Members of the local flaggers association in B.C. are preparing to meet with the provincial minister of transportation next month to discuss the need for new laws that double the fine for drivers who are caught speeding in construction zones.
“I am very excited about the meeting because this is contrary to what was said initially,” said Tammy Sampson, cofounder of the B.C. Flagging Association and director of operations with BCRS Road Safe Inc.
“At least, there is going to be a discussion and they are going to hear us out. We are excited that they are going to let us present a case to them.”
Minister of Transportation and Infrastructure Todd Stone has agreed to meet with Sampson, as well as representatives from the International Brotherhood of Electrical Workers and the City of Surrey in Victoria on April 2.
According to Sampson it took more than three months for Minister Stone to respond to their request for information about the association’s recommendations for improving safety for traffic control people.
“We are not just asking for speeding fines to be doubled,” said Sampson.
“We are asking for all fines to be doubled, such as a distracted driving and undue attention. So, anytime you are in a construction zone and violate the regulations, you will get double the fine.”
She said every province and territory in Canada has double the fine for speeding in a construction zone except B.C.
Stone told Sampson in an e-mail on March 3, that the provincial government is not considering further increases in the immediate future.
The B.C. Flagging Association has been advocating for more than two years for a change in the law.
However, they claim that the provincial government has been giving them the run around and they have had great difficulty getting straight answers.
To begin, members of the flagging association began sending requests for change to the then minister of justice and attorney general Shirley Bond in May 2012.
This continued until September 2012, when former minister of transportation Blair Leckstrom announced that fines would be doubled in construction zones.
Bond said she was taking action on the flaggers’ concerns. Leckstrom said he was supporting Bond with this change in the law.
“When Shirley Bond was the Minister of Transport, she committed her efforts, but to date has done nothing but passing the buck down the line,” said Sampson.
“When Blair Leckstrom became the minister of transport, he tried ignoring our endless emails and letters dated back to Dec 2011 and it was only when we involved the media (that) we finally received a reply.”
The confusion surrounding the issue is due to the fact that fines in construction zones are the responsibility of both the Ministry of Justice and the Ministry of Transportation and Infrastructure.
The Ministry of Justice is responsible for traffic laws and has authority to establish fines through the Offence Act Regulation.
However, the Ministry of Transportation and Infrastructure is responsible for rules of the road, which includes setting speed limits and posting signs in construction zones.
Bond told the flaggers in July 2012 that fines for speeding in construction zones would not be doubled.
She said this decision is up to the policing authority and she can’t interfere with, or direct, police in particular investigations.

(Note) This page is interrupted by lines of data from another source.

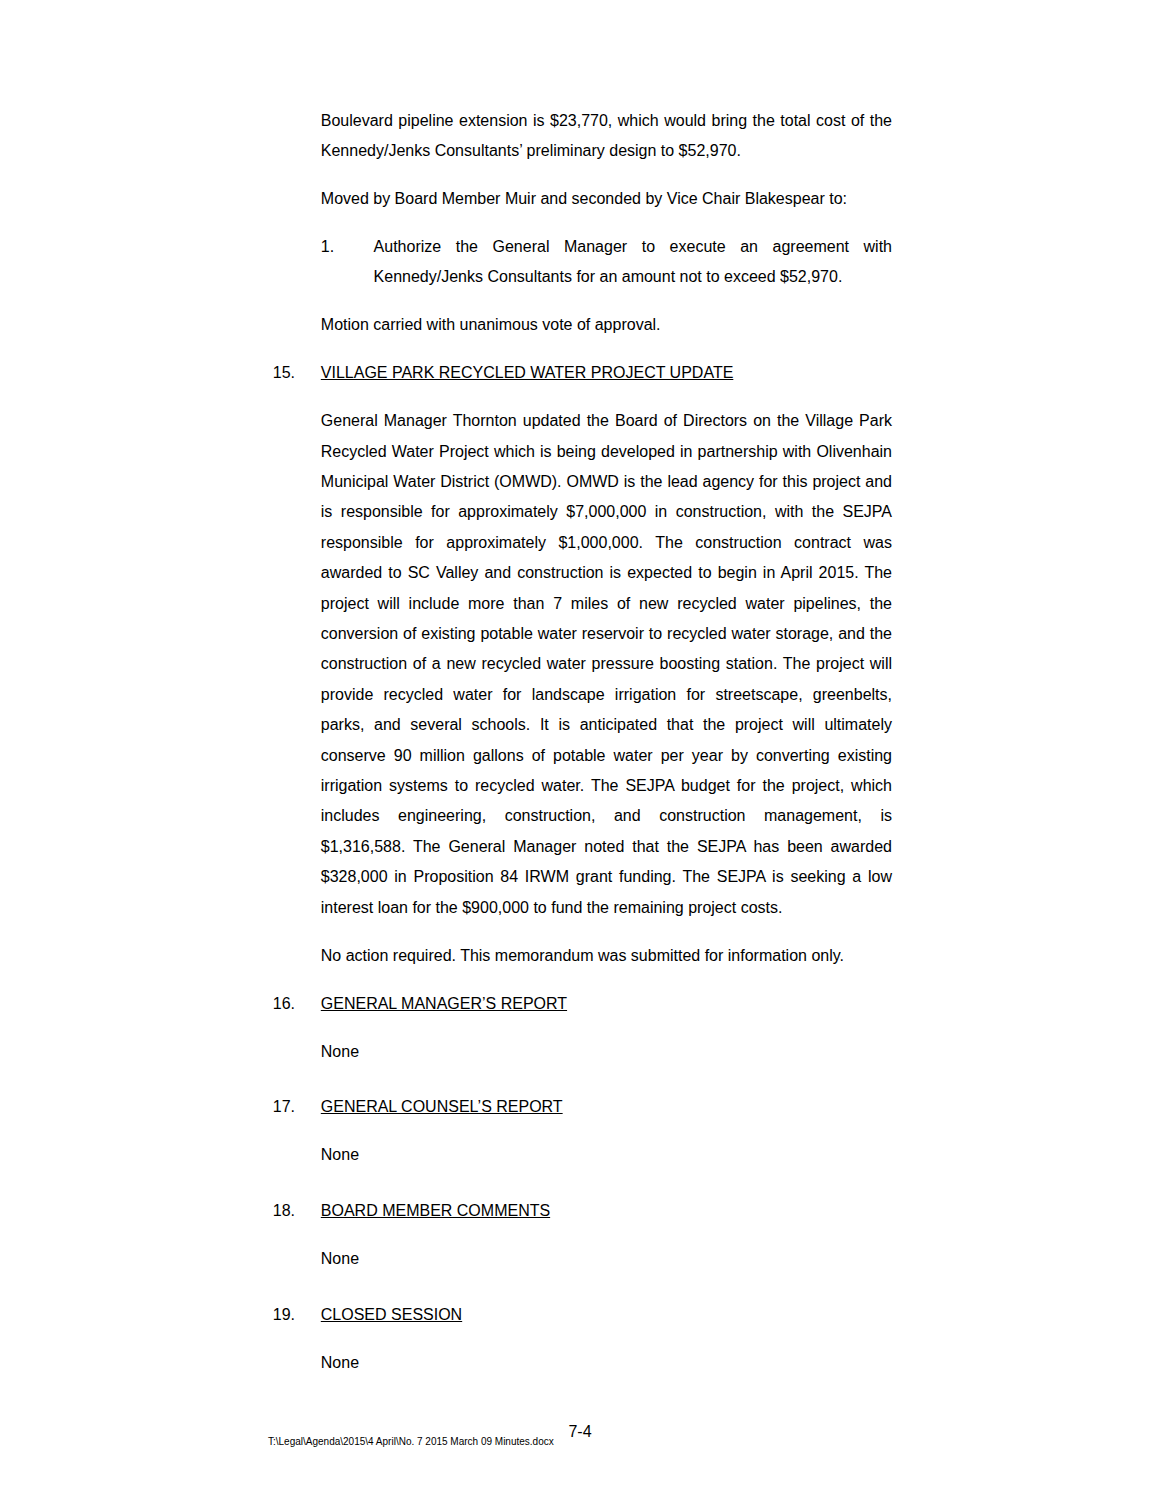Boulevard pipeline extension is $23,770, which would bring the total cost of the Kennedy/Jenks Consultants’ preliminary design to $52,970.
Moved by Board Member Muir and seconded by Vice Chair Blakespear to:
1.
Authorize the General Manager to execute an agreement with Kennedy/Jenks Consultants for an amount not to exceed $52,970.
Motion carried with unanimous vote of approval.
15.
VILLAGE PARK RECYCLED WATER PROJECT UPDATE
General Manager Thornton updated the Board of Directors on the Village Park Recycled Water Project which is being developed in partnership with Olivenhain Municipal Water District (OMWD). OMWD is the lead agency for this project and is responsible for approximately $7,000,000 in construction, with the SEJPA responsible for approximately $1,000,000. The construction contract was awarded to SC Valley and construction is expected to begin in April 2015. The project will include more than 7 miles of new recycled water pipelines, the conversion of existing potable water reservoir to recycled water storage, and the construction of a new recycled water pressure boosting station. The project will provide recycled water for landscape irrigation for streetscape, greenbelts, parks, and several schools. It is anticipated that the project will ultimately conserve 90 million gallons of potable water per year by converting existing irrigation systems to recycled water. The SEJPA budget for the project, which includes engineering, construction, and construction management, is $1,316,588. The General Manager noted that the SEJPA has been awarded $328,000 in Proposition 84 IRWM grant funding. The SEJPA is seeking a low interest loan for the $900,000 to fund the remaining project costs.
No action required. This memorandum was submitted for information only.
16.
GENERAL MANAGER’S REPORT
None
17.
GENERAL COUNSEL’S REPORT
None
18.
BOARD MEMBER COMMENTS
None
19.
CLOSED SESSION
None
T:\Legal\Agenda\2015\4 April\No. 7 2015 March 09 Minutes.docx
7-4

This includes the enforcement of speeding infractions and penalties related to disobeying a flagger’s directions in construction zones, as contained in the Motor Vehicle Act.
At the same time, Bond said the Ministry of Transportation and Infrastructure has the responsibility for changing the fine structure in construction zones.
After providing this explanation, Bond forwarded the flagger’s request to RCMP Superintendent Denis Boucher.
Next, they were advised by the RCMP and local law enforcement that they cannot change the laws.
They said they are governed by the Motor Vehicle Act, under the minister of justice and attorney general.
The flaggers informed Leckstrom in May 2012 that safety signs informing drivers that fines for speeding double in construction zones have never actually been the law.
According to the flaggers, the police and the Ministry of Transportation have no idea where these signs came from.
At this point, Leckstrom said he supported the flaggers cause.
They had been asking him to make a change for about eight months.
However, Leckstrom said the enforcement of construction speed zones falls under the jurisdiction of the Ministry of Public Safety and Solicitor General.
He forwarded the flaggers concerns to Bond, who was the Minister of Public Safety and Solicitor General at the time.
The incorrect traffic signs originated in the 1990s, when fines for speeding in a construction zone were doubled from $75 to $150.
BC Speeding Fines 2014
The B.C. ministry of transportation said the normal range for speeding is $138-$196, while fines for speeding in a construction zone start at $196. The fines are graduated as follows:
- If the speed limit is exceeded by up to 21 km/h: $196 fine.
- If the speed limit is exceeded by 21 to 40 km/h: $253 fine.
The jump in the fine from $138 to $196 represents a 42 per cent increase. The fine would be $276, if the fines were actually doubled.
The fines for speeds more than 40km over the speed limit increase to a maximum of $483 and include seven day vehicle impoundment if the speed limit is exceeded by 41 – 60 km/h. A $483 fine and a seven day vehicle impoundment will be imposed if the speed limit is exceeded by more than 60 km/h.
In addition, police may also issue violation tickets for dangerous driving, undue care and attention and other infractions depending on the situation, including a $196 fine if a flagger is present and not being obeyed.